Coronavirus business aid

We are aware that many of our clients and contacts are awaiting the ‘small-print’ on various aspects of support that are available to businesses which are impacted by the Covid-19 pandemic. We had been hoping to provide a commentary on the detail by now but this is not currently available.

In the meantime we thought that it would be worth summarising the information that we have to date and the various queries that we still have. We will follow up with a detailed commentary and service-offering once the legislation is released which will hopefully take place over the next few days.

Coronavirus Job Retention Scheme

  1. Under the Coronavirus Job Retention Scheme, all UK employers will be able to access support to continue paying part of their employees’ salary for those employees that would otherwise have been laid off during this crisis. This will be backdated to 1 March 2020 and will run (initially) for 3 months.

  2. You will need to designate affected employees as ‘furloughed workers,’ and notify your employees of this change. This does remain subject to existing employment law and employment contracts. It is therefore probably worth getting input from an employment lawyer (although there may be more legislation around this).

  3. Once HMRC launch their system you will need to submit information to HMRC about the employees that have been furloughed and their earnings. This will be achieved through a new online portal.

  4. HMRC will reimburse 80% of furloughed workers wage costs, up to a cap of £2,500 per month per employee. Employers can also top-up salaries above these amounts.

  5. All UK employers qualify for this scheme irrespective of their size or business structure.

  6. The government will retain the right to retrospectively audit all aspects of the scheme and will seek to claw back fraudulent or erroneous claims. Therefore, you should retain all documentation and calculations.

  7. Workers cannot claim redundancy pay while part of this scheme.

Does the scheme applies to zero hour contracts? 

We need to see the ‘small-print’ here. Whilst the Chancellor indicated it may apply to some people on these kinds of contracts under PAYE it is unclear how, because they will not have a clear-cut monthly salary.

How is pay calculated? 

There is no guidance on how pay will be calculated for the 80% rule. What about pension payments and salary sacrifice arrangements? There has been press speculation that the February pay month may be used for a basis period.


Can directors (employed by their own company) be furloughed workers?

There is no guidance on whether this scheme applies to directors. However a furloughed worker cannot do any work while they are furloughed which may be unrealistic for an employed shareholder. This may not be of great help to many directors (in any event) because they will often pay themselves a relatively low salary and top up with dividends.


When will payments be made? 

HMRC are aiming to get funds flowing ‘before the end of April’ (although anecdotally we have heard May is a more realistic date). Government loan schemes may be a more practical immediate way to assist with cash-flow.

Deferring VAT payments

All VAT payments due between 20 March 2020 until 30 June 2020 can be deferred. Therefore quarters ending 29 February, 31 March and 30 April 2020 can all be deferred. This is automatically available and you do not need to apply. HMRC will not charge any interest on this late payment. You must ensure you have paid any outstanding liabilities by 1 April 2021. You still need to submit your VAT return on time as late submission penalties will still apply.

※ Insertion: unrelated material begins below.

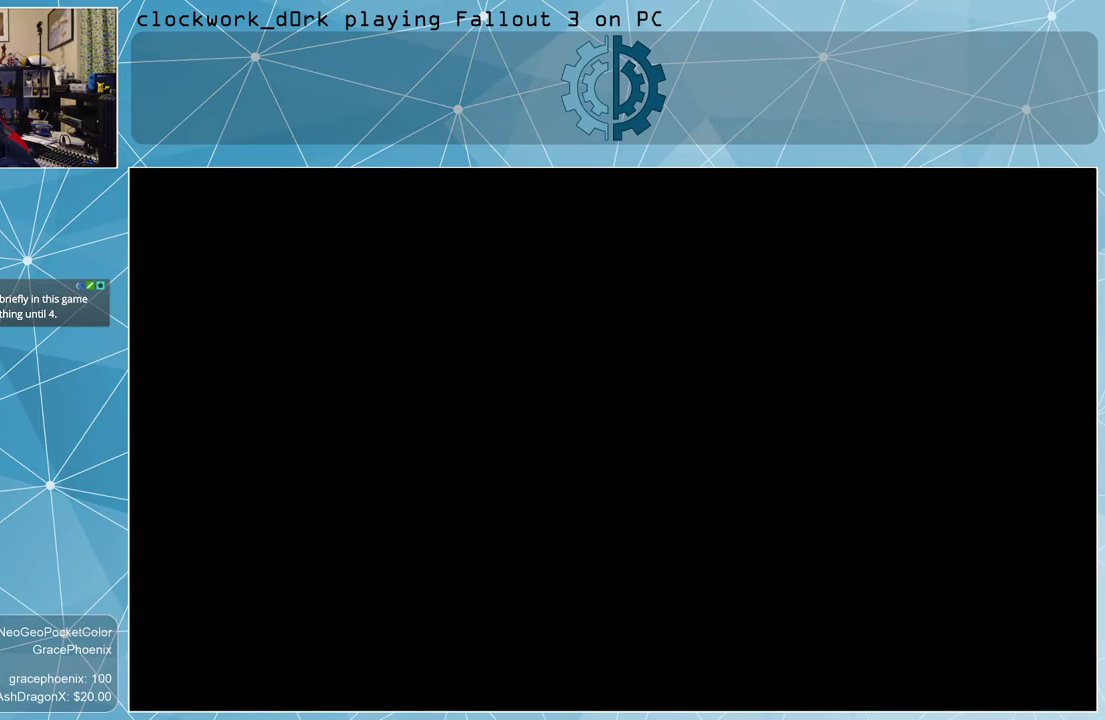
{"keys": [], "mouse": [], "events": []}
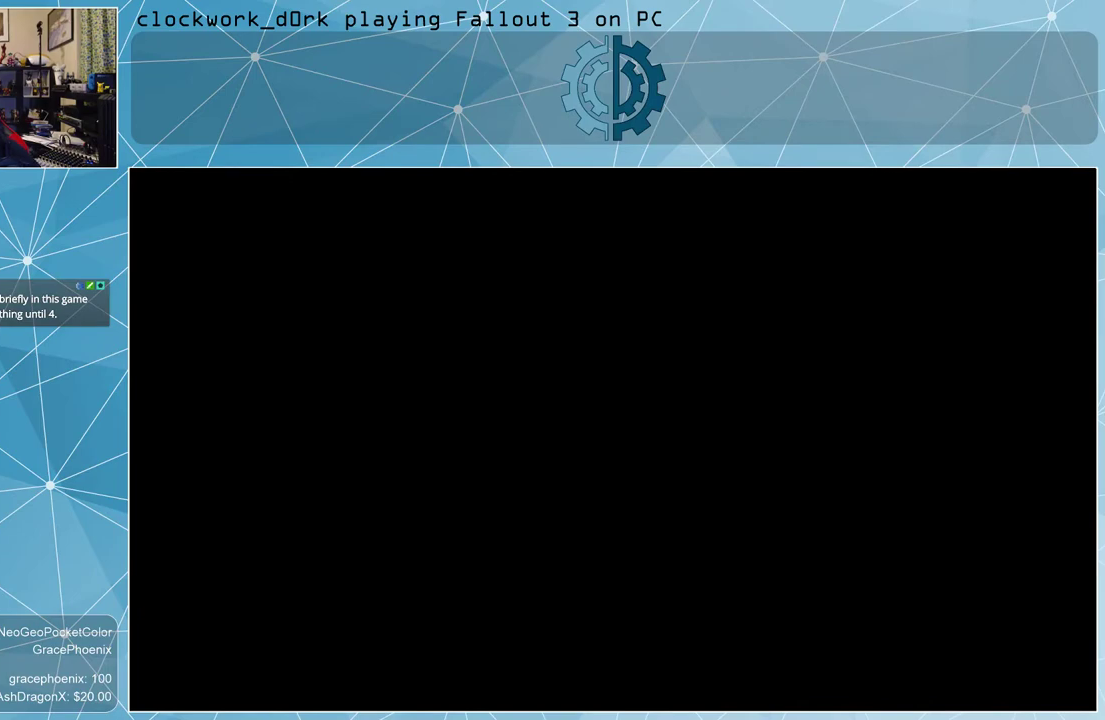
{"keys": [], "mouse": [], "events": []}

Importantly, the VAT liability which can be deferred is the net VAT liability (Box 5 figure) and NOT the output tax (Box 3 figure). In other words you are not able to reclaim input VAT and then defer payment of output VAT.


Deferring Income Tax payments for the self-employed 

All 2nd Payment on Accounts for 2019/20 which are due by 31 July can be deferred until 31 January 2021.

This is automatically available and HMRC will not charge any interest on this late payment.

Importantly, this is only available for the self-employed and therefore this is not available in respect of dividends paid to company directors.

Government Guidance states “If you are self-employed, you are eligible.” Does this mean that if you have any self-employment income this deferment can be enjoyed even if the majority of your payments on account arise from investment income (say)? We suspect not but let’s wait and see.

HMRC Time To Pay Scheme

If you are in financial distress and cannot pay a tax liability you can use HMRC Time to Pay scheme. This is a long standing scheme and we can see no changes proposed although there may now be a log-jam in reaching an agreement. Here interest is still charged on any late payments, although HMRC interest rates are relatively low with the rate falling to 2.6% from 7 April 2020.

Clearly there is no need to seek a time to pay arrangement for payments which are already subject to automatic deferral (above).


Our next steps 

We will continue to keep abreast of developments and keep all our clients and contacts provided with insightful analysis as these arise. As always, the devil will be in the detail and will need to be considered on a case by case basis. We hope to be in a position to provide further commentary over the next few days.